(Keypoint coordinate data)

- - - - - - -

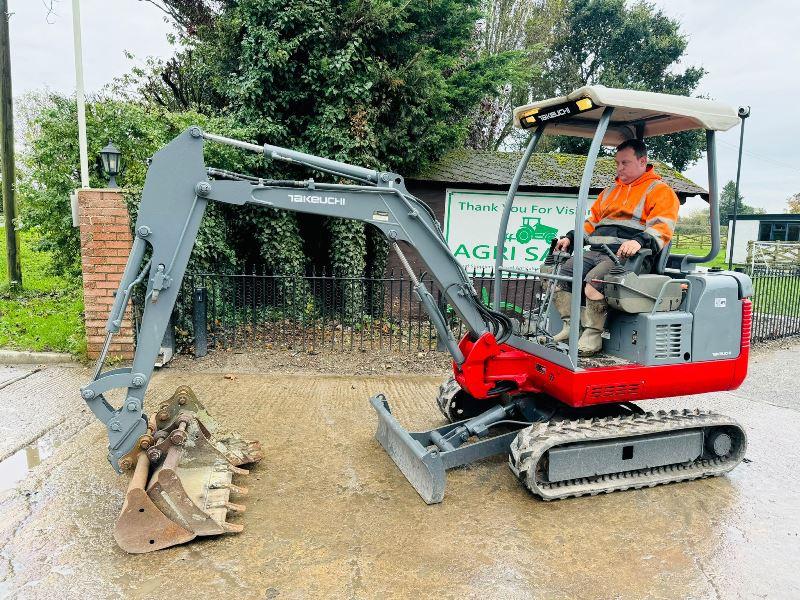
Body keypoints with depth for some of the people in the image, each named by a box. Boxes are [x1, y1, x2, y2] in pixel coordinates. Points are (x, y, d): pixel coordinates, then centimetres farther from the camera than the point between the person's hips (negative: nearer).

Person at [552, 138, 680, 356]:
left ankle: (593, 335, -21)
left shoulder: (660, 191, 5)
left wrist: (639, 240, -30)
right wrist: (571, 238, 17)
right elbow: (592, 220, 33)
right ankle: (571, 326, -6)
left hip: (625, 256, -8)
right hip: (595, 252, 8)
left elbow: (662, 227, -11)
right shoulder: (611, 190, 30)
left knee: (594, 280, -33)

- - - - - - -

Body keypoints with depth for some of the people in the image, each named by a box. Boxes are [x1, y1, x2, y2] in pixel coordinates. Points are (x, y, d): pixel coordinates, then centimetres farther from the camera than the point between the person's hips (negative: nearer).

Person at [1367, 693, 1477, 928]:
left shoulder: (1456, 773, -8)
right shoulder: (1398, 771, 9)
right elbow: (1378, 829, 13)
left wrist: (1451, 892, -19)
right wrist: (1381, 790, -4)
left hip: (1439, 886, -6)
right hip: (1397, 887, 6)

- - - - - - -

### ASSIGNMENT
Starting with the line with "right shoulder: (1398, 771, 9)" and going on through the line with "right hip: (1397, 887, 6)", swap "wrist" for "hand" in the records and give back only those lines, with everything else unchanged.

### EXERCISE OUTPUT
right shoulder: (1398, 771, 9)
right elbow: (1378, 829, 13)
left hand: (1451, 892, -19)
right hand: (1381, 790, -4)
left hip: (1439, 886, -6)
right hip: (1397, 887, 6)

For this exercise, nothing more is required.